**Given information**
--------
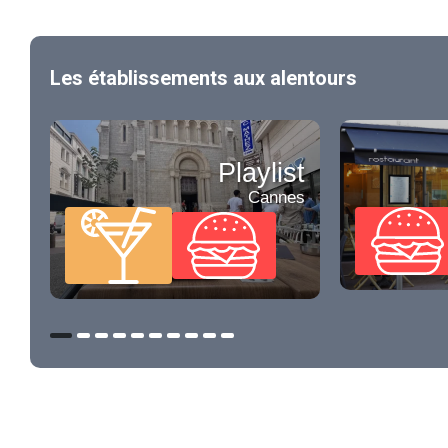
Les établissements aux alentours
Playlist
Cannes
--------
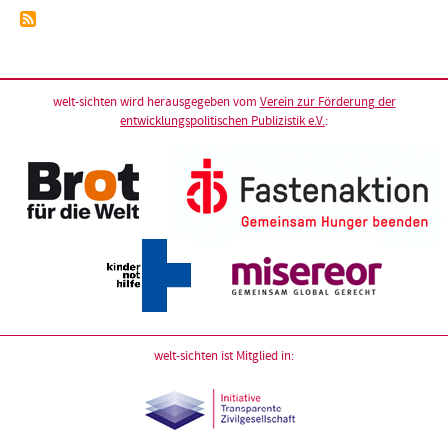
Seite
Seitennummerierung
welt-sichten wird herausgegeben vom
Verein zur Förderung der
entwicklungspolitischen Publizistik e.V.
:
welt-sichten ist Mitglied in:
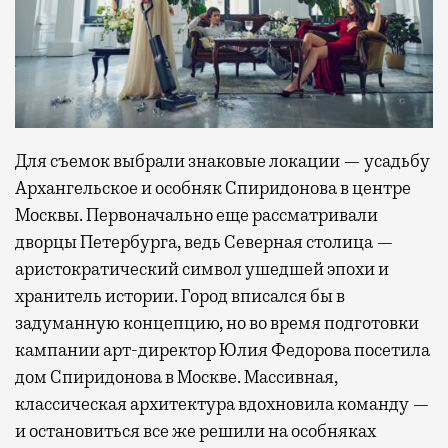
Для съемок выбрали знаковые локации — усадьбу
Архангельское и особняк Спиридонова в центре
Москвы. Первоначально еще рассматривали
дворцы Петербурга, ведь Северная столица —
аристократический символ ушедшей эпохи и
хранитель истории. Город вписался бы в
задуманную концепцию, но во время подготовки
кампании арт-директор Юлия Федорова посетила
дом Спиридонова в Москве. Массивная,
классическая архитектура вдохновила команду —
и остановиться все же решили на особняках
--------
**Work request**
Show every line in the entries where the string "sichten" occurs.

**Output of the exercise**
welt-sichten wird herausgegeben vom
welt-sichten ist Mitglied in:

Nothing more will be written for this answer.